------ TEXTE FOURNI

Est-ce vraiment d'une lourdeur déraisonnable, surtout compte tenu de la
rareté relative des cas dans lesquels une telle précision est vraiment
nécessaire ?

   Cela dit, votre exemple présente des redondances qui l'allongent. En
effet, la seconde partie de la phrase rend superflue l'assertion « je
paierai en sen et en yen » :  « je paierai en sen et le reste en yen, ou
pour partie en yen et le solde en sen » est parfaitement suffisant, ce qui,
en poussant la réflexion un peu plus loin, se réduit hélas !  plus
naturellement à « je paierai en sen et en yen ou inversement », « hélas »
parce qu'on s'aperçoit maintenant que la formulation initiale ne voulait
rien dire du tout (comme vous l'aviez justement soupçonné, il est vrai) !

------------
------ EXTRAITS DE DONNÉES

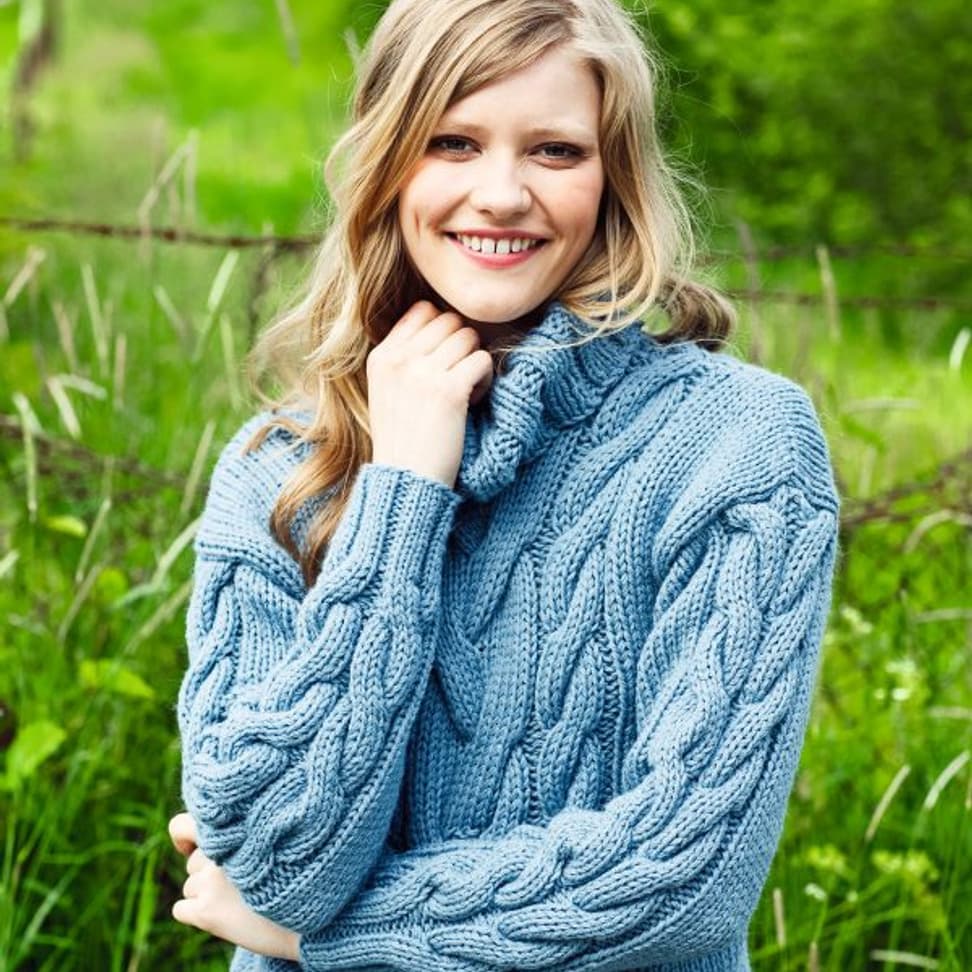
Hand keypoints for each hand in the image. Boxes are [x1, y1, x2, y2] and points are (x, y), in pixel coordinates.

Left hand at [168, 812, 300, 962]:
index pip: (182, 825)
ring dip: (207, 893)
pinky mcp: (206, 912)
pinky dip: (197, 915)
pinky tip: (225, 916)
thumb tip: (210, 843)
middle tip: (240, 882)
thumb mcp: (277, 839)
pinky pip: (182, 909)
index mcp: (234, 828)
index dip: (185, 837)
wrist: (313, 916)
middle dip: (209, 870)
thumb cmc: (301, 874)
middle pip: (193, 861)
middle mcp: (218, 850)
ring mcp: (209, 881)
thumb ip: (245, 835)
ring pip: (190, 886)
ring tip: (241, 900)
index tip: (192, 846)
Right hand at [368, 301, 493, 488]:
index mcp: (381, 357)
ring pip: (469, 337)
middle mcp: (399, 360)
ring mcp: (423, 373)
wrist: (406, 481)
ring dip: (474, 362)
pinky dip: (485, 380)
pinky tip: (472, 402)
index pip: (423, 311)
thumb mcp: (387, 392)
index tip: (443, 360)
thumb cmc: (404, 441)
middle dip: (461, 346)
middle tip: (457, 377)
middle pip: (450, 320)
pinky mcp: (449, 390)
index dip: (442, 330)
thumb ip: (405, 357)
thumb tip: (444, 322)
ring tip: (464, 391)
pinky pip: (483, 360)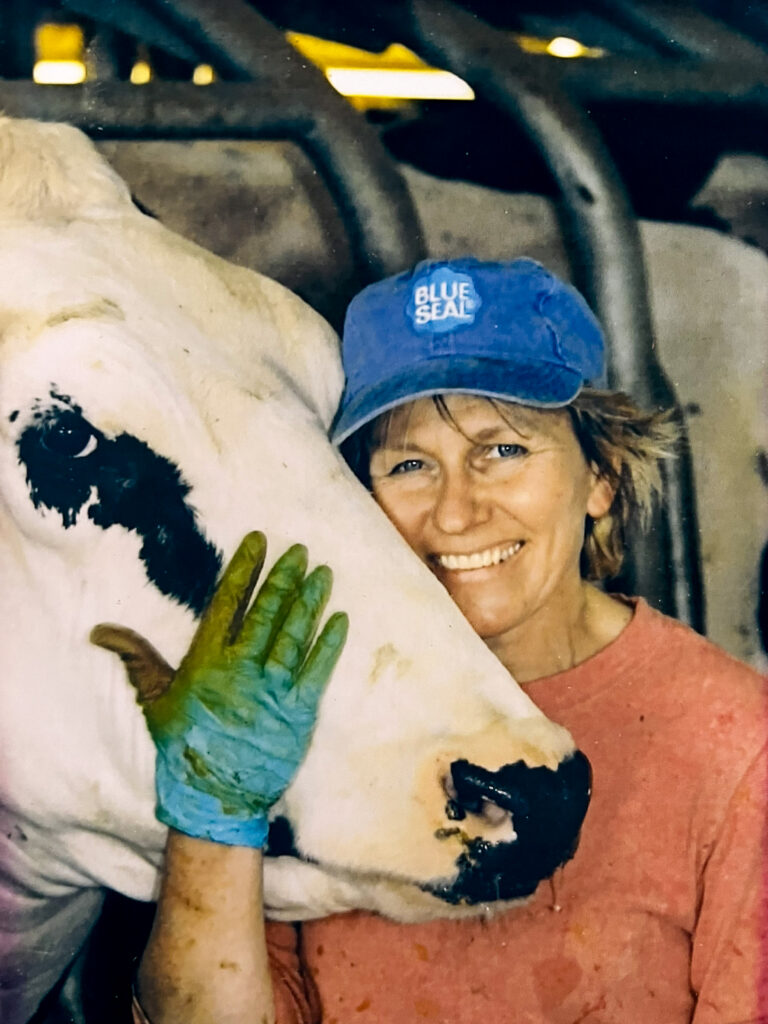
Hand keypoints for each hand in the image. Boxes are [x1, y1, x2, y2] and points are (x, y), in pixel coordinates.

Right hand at [91, 532, 347, 847]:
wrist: (213, 799)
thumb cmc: (181, 746)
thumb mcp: (154, 700)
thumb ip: (136, 659)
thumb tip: (99, 632)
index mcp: (207, 662)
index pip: (228, 603)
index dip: (244, 569)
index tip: (259, 541)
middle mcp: (241, 669)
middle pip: (267, 613)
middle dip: (284, 578)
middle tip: (300, 550)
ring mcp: (272, 690)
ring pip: (294, 635)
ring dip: (310, 602)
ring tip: (323, 573)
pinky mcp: (298, 712)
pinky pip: (318, 670)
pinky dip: (329, 643)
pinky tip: (340, 618)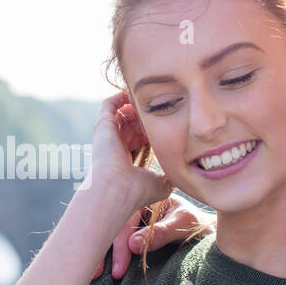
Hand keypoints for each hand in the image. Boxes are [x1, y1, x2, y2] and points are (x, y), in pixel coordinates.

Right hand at [85, 91, 171, 213]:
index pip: (140, 138)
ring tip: (151, 101)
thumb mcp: (161, 183)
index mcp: (127, 159)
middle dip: (146, 116)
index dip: (153, 130)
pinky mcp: (103, 125)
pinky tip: (134, 94)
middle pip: (132, 123)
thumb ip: (171, 174)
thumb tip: (182, 172)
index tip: (168, 126)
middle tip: (163, 110)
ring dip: (136, 106)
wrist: (117, 189)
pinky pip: (109, 104)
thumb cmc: (137, 190)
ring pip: (122, 112)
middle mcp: (116, 146)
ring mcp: (108, 135)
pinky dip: (120, 97)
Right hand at [93, 193, 216, 279]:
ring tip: (94, 274)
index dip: (121, 242)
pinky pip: (113, 240)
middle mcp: (135, 204)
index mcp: (148, 195)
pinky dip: (105, 254)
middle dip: (105, 249)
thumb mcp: (185, 225)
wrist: (208, 236)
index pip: (126, 216)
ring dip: (101, 253)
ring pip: (109, 233)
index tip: (119, 267)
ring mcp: (131, 219)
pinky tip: (97, 266)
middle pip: (113, 225)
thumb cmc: (199, 227)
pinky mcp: (130, 232)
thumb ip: (163, 232)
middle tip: (101, 273)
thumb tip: (133, 243)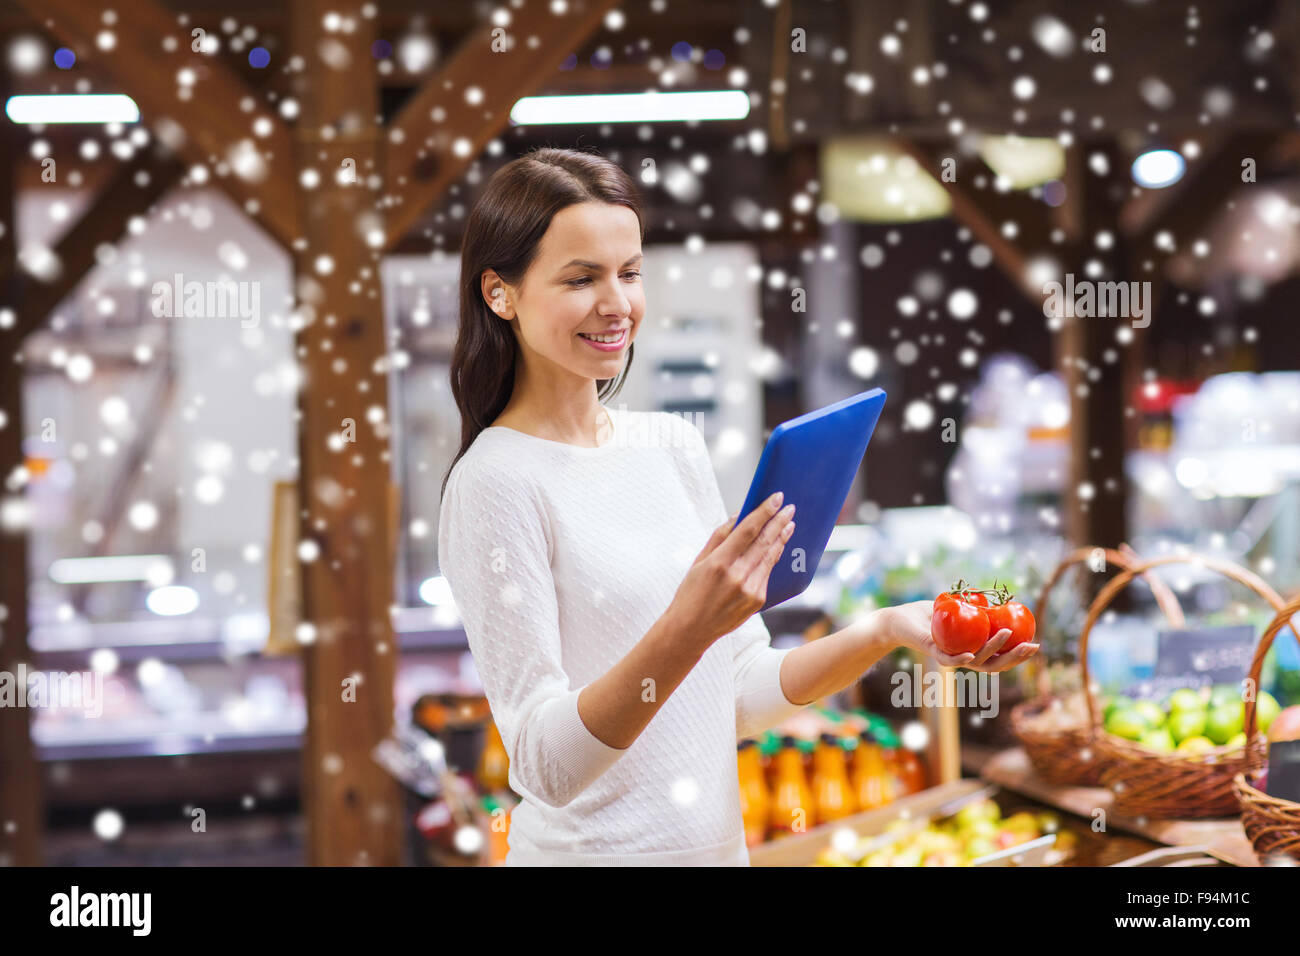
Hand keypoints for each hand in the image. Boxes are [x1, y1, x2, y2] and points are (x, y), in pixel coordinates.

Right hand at [666, 491, 795, 651]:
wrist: (691, 629)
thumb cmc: (691, 591)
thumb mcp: (698, 561)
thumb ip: (720, 537)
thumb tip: (738, 516)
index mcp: (719, 563)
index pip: (747, 530)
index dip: (764, 512)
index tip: (776, 498)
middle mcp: (737, 576)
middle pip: (764, 542)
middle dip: (778, 522)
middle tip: (789, 508)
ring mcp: (750, 590)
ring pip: (770, 557)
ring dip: (781, 538)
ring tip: (789, 524)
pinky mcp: (757, 600)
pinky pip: (767, 573)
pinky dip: (772, 558)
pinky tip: (776, 546)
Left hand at [870, 600, 1040, 672]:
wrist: (901, 619)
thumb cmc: (931, 614)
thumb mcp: (960, 609)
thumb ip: (978, 608)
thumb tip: (1002, 599)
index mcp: (973, 651)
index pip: (1000, 657)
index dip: (1018, 654)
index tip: (1036, 643)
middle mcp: (964, 658)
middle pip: (994, 665)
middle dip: (1015, 658)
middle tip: (1032, 646)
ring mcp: (949, 657)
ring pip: (975, 662)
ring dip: (992, 650)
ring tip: (1006, 636)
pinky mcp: (932, 652)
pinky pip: (948, 659)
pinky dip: (960, 659)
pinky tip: (971, 654)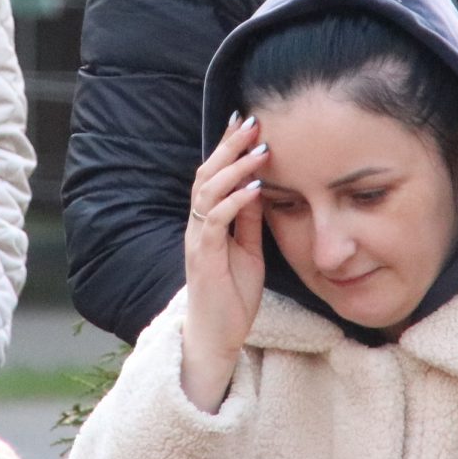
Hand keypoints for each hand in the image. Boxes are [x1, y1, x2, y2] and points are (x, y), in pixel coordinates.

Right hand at [180, 112, 266, 412]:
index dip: (228, 147)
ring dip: (234, 168)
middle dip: (229, 146)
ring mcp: (198, 241)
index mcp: (207, 222)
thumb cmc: (232, 296)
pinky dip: (235, 201)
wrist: (217, 337)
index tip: (247, 122)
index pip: (214, 175)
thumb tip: (260, 186)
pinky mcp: (203, 259)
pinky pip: (215, 221)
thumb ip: (249, 220)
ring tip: (259, 149)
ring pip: (208, 192)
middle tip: (252, 121)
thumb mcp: (248, 251)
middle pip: (207, 174)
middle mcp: (197, 226)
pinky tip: (255, 187)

------------

### À PRODUIRE:
D'après le texte fourni, à quelle formulation plus naturelle se réduit la phrase sur le paiement en sen et en yen ? Citez-la, s'il vous plaît. Les lignes n'ont aucun lien avec le texte fourni.

### RÉPONSE RÉDIGÉE:
« je paierai en sen et en yen ou inversement »